The tragedy of defeat...

Photo credit: Here

I just watched Revolutionary Road (2008, dir. Sam Mendes). The credits haven't even finished rolling yet - I just had to respond to it immediately.

I hadn't realised what this film was really about before I watched it as I hadn't read any reviews or read the book on which it was based (written by Richard Yates, 1961) but I'd known from the moment it was released in the movies I wanted to see it, somehow I knew it was my kind of film. And I wasn't wrong. It was fantastically acted, the storyline was superb and the characterisation was amazing. I like real characters like Frank and April, those who make mistakes and have serious flaws. The kind of people you believe in.
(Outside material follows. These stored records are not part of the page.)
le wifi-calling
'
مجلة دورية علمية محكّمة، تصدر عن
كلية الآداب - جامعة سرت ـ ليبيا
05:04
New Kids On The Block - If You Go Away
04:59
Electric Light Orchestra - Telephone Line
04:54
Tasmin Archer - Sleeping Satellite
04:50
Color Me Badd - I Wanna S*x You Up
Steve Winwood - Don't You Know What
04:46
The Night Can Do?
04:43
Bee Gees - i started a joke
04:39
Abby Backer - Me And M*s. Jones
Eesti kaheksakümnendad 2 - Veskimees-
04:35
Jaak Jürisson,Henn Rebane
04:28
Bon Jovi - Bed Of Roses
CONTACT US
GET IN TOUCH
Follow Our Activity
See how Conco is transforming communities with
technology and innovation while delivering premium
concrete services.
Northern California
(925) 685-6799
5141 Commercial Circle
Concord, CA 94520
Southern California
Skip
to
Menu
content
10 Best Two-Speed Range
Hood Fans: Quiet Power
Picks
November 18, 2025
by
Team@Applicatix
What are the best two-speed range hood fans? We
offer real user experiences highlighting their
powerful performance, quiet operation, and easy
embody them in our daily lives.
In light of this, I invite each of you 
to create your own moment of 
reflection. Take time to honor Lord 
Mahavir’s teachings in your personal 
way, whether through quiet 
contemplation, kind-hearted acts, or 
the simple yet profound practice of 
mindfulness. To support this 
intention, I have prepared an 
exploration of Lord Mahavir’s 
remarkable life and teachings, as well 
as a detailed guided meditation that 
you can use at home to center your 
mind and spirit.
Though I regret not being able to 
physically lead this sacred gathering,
But I'm not writing this as a review although if my word means anything: see it if you haven't or better yet read the book. Also, stop reading here as the following contains spoilers.
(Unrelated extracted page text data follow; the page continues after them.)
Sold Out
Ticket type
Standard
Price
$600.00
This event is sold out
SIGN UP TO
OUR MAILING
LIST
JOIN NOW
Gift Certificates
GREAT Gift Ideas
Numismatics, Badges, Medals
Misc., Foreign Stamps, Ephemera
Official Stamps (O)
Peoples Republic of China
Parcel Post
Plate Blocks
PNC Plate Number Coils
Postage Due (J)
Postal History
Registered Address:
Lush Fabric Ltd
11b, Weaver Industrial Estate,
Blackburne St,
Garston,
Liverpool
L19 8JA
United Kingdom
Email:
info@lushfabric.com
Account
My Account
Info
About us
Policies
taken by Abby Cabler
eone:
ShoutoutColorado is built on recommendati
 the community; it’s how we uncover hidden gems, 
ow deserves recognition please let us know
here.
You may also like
I'm writing this because I somehow identify in a strange way with April. To be in a rut so deep you can barely see out of is a horrifying fate for someone with spirit and dreams. The only thing worse than this fate is to see a ray of hope shining over the top of the rut (more like a trench, to be honest) and grasp hold of it, pin your dreams to it and see it as the means of escape from the boredom and unhappiness stretching out in front of you.... only to have that hope extinguished. To have seen what might have been and been so close to change, the change you so desperately need to survive another day of your life, only to have the door slammed in your face by the one person you thought was on your side.

In April I see something I fear: that the person she loved most in the world had the ability to break her. All because he was too scared to try something different. He entrapped her, denied her the thing she most wanted - escape. He snuffed out her dreams and there was nothing she could do about it - except the most tragic and final solution possible. Frank allowed himself to be defeated by his own fear and in allowing himself to be defeated he inflicted on April a life she couldn't bear to live.

To be so completely and totally trapped within your marriage and your life is a terrifying prospect and one that is no longer as common to many women, thanks to the advent of feminism - at least in the Western world. However, I don't think that this means this story is outdated and neither do I think the message behind it is less imperative than it was when the book was released nearly 50 years ago. I think that the key message is that living a life which is unfulfilled and being surrounded by mediocrity is only one small step away from a sort of death. Accepting mediocrity and accepting not being fulfilled is defeat - the defeat of your spirit. If you have the ability and wherewithal to make a change, the ability to really do something about your life but you fail to do so because of fear or a lack of inner strength to just get on and do it is signalling you've given up. You're out of the game. That's when life ceases to be a life and becomes merely an existence.

Making that change doesn't have to be big. You don't have to move to Paris. You just need to grab life with both hands and give it a shake and see what comes out. So long as whatever that is makes you happy, then you're alive. If you give up on life it seems to me that you may as well be dead - cos you almost certainly are on the inside.